## LIST OF TASKS
a) Sum up the post about linking software development data in two sentences.
b) Continue the post about linking software development data from where it stops.

--- PAGE EXCERPT Enclosed Below ---

We have received a visitor from DERI last week (PhD student Aftab Iqbal) who’s researching integration of facts about software development tools into Linked Data in order to provide interesting “semantic mashups” of data into IDEs like Eclipse (see his slides). Quite interesting is the choice of ontologies and the results integrated in an Eclipse plugin made available to developers.
This approach is quite similar to the one we practice in the core of the Helios platform (still under development) to integrate data coming from different FLOSS ALM tools in order to create dashboards offering a consolidated view of software (maintenance) process.
Maybe the difference is that Helios does this internally inside a “self-contained” platform whereas the potential of LD2SD presented by Aftab is to do the same on the Web of Linked Data.
Also, in Helios, there are other contributions made for the Mandriva distribution (with links with projects like Scribo and Nepomuk to which Mandriva is also participating) in the form of the doc4.mandriva.org, in order to aggregate, this time, not facts at the “project” level, but for a meta-project (a GNU/Linux distribution) that are quite interesting. See Stéphane Laurière’s slides for details.
We’re also experimenting in the frame of the COCLICO project on producing RDFa data about software development projects hosted in FusionForge instances. (see our progress tracked through this FusionForge feature request). First candidates are project’s DOAP profiles and developer’s FOAF ones, and lots of SIOC to glue it all, and of course other informations relating to a Forge ontology that we’re proposing in COCLICO.

--- End of Enclosed PAGE EXCERPT ---
--- INFORMATION GIVEN Enclosed Below ---

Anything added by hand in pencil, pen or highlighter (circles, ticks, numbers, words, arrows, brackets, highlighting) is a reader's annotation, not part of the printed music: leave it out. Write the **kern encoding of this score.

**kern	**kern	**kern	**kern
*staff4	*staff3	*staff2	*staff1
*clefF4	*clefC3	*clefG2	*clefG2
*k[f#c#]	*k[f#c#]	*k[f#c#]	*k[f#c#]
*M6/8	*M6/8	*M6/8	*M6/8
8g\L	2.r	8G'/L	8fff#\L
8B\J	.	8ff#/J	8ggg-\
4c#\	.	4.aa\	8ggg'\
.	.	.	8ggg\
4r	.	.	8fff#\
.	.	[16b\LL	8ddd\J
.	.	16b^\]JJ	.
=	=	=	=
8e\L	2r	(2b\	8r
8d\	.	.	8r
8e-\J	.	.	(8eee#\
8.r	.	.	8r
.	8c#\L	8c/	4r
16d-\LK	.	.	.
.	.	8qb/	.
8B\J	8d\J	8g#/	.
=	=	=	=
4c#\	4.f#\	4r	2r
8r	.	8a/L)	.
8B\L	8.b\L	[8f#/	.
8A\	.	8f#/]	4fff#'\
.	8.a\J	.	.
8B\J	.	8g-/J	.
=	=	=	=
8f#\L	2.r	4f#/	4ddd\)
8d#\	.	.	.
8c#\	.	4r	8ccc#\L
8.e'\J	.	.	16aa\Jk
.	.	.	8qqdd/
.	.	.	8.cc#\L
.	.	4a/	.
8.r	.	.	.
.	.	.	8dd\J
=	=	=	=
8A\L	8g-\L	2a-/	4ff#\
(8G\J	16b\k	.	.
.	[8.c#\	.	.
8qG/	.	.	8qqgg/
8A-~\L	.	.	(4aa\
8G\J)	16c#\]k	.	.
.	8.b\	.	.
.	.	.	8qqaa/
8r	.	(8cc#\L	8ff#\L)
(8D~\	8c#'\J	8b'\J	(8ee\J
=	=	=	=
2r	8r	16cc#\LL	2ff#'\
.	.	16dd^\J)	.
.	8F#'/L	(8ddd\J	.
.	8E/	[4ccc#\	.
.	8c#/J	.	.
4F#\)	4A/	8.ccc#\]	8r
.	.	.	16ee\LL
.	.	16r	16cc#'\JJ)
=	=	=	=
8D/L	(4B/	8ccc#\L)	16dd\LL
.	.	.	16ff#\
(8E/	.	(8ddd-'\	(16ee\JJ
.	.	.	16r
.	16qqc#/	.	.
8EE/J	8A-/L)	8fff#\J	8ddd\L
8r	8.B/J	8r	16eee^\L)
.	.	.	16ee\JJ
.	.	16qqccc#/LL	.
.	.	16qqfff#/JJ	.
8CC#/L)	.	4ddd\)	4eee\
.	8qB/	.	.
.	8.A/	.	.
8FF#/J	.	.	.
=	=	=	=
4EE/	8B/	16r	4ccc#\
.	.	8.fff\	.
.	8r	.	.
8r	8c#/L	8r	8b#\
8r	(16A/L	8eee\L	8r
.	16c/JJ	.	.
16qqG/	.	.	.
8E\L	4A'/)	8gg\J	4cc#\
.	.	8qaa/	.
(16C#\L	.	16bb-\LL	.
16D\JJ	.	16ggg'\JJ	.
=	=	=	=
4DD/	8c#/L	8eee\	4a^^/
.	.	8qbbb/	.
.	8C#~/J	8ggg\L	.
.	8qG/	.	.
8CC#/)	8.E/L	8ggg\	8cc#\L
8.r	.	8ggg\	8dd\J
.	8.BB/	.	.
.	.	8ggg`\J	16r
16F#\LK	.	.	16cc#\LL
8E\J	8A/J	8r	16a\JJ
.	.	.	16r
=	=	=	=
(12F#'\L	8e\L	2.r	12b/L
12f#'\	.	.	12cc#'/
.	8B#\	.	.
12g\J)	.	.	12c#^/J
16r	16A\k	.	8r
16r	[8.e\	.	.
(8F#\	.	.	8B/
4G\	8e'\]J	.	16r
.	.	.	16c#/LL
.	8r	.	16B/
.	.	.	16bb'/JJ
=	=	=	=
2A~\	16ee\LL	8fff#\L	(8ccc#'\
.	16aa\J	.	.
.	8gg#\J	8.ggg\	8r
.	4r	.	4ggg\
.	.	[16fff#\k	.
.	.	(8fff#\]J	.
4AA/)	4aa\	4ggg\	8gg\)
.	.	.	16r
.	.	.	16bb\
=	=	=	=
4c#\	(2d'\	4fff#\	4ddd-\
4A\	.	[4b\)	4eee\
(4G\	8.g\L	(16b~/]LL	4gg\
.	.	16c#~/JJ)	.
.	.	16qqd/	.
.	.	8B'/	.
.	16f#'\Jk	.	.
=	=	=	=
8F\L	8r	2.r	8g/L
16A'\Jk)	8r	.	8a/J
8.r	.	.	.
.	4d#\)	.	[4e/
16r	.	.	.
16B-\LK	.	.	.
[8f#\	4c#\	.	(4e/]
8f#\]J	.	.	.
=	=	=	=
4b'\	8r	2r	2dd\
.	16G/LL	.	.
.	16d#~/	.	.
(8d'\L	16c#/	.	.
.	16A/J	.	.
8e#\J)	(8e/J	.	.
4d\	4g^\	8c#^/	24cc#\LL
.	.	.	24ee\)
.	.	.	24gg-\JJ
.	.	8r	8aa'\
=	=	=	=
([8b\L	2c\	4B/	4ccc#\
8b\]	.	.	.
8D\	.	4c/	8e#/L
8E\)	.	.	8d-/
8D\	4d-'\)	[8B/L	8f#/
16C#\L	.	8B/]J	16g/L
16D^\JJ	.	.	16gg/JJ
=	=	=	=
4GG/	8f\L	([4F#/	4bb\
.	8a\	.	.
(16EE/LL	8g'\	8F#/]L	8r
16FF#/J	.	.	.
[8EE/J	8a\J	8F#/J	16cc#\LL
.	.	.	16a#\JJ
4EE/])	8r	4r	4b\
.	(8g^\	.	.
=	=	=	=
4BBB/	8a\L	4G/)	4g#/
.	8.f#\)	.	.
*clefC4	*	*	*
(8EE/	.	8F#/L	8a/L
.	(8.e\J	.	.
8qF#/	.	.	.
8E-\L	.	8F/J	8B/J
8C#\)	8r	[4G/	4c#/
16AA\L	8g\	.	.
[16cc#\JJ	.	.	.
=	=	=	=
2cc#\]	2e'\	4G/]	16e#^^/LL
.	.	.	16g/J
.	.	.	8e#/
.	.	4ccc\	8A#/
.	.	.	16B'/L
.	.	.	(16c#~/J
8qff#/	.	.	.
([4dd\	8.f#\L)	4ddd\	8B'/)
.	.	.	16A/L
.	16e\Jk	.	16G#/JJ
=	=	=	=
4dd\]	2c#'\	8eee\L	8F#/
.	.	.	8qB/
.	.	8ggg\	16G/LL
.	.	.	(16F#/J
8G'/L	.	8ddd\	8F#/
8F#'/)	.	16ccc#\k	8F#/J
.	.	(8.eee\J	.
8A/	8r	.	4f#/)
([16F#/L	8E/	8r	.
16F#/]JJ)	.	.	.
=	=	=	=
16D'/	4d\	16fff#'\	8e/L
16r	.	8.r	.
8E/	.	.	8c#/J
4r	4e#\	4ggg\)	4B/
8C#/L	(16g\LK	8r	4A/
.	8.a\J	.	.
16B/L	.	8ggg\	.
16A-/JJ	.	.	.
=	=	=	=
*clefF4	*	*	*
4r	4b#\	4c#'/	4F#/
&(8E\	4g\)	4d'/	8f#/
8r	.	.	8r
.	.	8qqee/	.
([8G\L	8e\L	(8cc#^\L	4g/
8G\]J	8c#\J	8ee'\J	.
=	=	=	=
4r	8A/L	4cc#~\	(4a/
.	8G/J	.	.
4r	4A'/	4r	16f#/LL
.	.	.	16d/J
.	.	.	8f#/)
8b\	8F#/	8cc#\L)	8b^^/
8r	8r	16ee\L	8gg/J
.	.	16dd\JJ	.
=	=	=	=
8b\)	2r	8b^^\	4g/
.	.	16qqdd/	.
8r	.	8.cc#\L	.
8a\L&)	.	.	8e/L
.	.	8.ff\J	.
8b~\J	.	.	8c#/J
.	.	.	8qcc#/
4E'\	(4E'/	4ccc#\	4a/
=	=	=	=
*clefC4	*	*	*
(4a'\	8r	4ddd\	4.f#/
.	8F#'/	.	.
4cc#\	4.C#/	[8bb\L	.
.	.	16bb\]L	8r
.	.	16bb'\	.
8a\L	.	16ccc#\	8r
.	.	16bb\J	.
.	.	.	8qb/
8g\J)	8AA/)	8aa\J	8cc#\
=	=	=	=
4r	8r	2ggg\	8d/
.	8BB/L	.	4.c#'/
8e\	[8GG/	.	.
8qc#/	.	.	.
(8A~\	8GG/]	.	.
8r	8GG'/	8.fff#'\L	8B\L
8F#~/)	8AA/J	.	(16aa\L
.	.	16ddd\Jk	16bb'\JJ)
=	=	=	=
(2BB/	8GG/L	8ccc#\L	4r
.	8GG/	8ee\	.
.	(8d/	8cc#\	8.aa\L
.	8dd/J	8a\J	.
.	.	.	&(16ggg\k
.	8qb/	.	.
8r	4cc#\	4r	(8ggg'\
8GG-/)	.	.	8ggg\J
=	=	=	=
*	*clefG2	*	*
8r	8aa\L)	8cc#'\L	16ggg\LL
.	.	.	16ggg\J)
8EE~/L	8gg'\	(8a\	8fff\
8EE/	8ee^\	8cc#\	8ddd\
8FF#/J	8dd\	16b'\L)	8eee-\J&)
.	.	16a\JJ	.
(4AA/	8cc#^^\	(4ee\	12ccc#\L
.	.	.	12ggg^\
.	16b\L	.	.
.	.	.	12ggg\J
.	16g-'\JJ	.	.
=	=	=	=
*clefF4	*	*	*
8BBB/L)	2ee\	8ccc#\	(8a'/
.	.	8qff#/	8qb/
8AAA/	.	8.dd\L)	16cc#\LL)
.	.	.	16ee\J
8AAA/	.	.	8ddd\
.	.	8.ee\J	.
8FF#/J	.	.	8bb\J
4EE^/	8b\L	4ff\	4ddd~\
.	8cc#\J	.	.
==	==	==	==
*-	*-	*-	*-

--- End of Enclosed INFORMATION GIVEN ---

## RESPONSES BY TASK
a) A visitor from DERI, Aftab Iqbal, presented research on bringing facts about software development tools into Linked Data so that "semantic mashups" can be shown in IDEs like Eclipse, an approach much like the one at the core of the Helios platform, which combines data from different FLOSS ALM tools into dashboards but does so inside a self-contained platform rather than on the Web of Linked Data. Helios also includes doc4.mandriva.org, which gathers facts for the Mandriva GNU/Linux distribution, and the COCLICO project is testing RDFa data about projects hosted in FusionForge instances, starting with DOAP and FOAF profiles tied together with SIOC.

b)
With recent announcements that Mylyn is investing a lot in OSLC, and OSLC being based on RDF, and the advent of the Semantic Desktop starting to emerge (in KDE mainly) on top of Nepomuk, this brings great promises for a great Semantic future.
OSLC-CM V1 is a proposed standard for REST APIs of bugtrackers, and in our seek for more interoperability in the bugtracker space, we’ve been very interested in it.
OSLC-CM is quite young and only so far implemented in proprietary tools (although elaborated in an open way) on the server side, and as we believe in FLOSS, we’ve started trying to implement basics of server side plugins for a few bugtrackers.
In addition to a demo server that’s simulating the behaviour of a bugtracker, we have started implementing a Mantis plugin and FusionForge and Codendi trackers add-ons (all PHP and based on Zend framework, see this project on picoforge). All are very basic, but we hope they will be the basis for future OSLC-CM compatible servers in these tools.
At the same time we’ve been experimenting with the code already published in Mylyn to support OSLC-CM on the client side. Not everything is public yet in Mylyn, as the elements that have been developped for some connectors of Tasktop to the proprietary tools are being ported to the open source code of Mylyn.
We have thus been able to use the Junit tests classes of Mylyn and tweak them in a way to connect to an instance of the demo server for Mantis (including handling some Basic auth), and be able to retrieve the first bugs descriptions 🙂
Now that this works, we’ll try and add some Java code (maybe reusing Mylyn client libs) to doc4 (being developped as part of Helios) in order to start linking doc4 and Mantis so that this can be used in the Helios platform. This may involve mixing code of XWiki and Mylyn… hmmm… well, we’ll see.
Next steps may be also to try and implement a connector in Python that might be used in tools like bts-link.
Then whichever Python or Java client libraries we have, will allow us to use them inside FetchBugs4.me to connect and harvest bugs of OSLC-CM compliant bugtrackers eventually.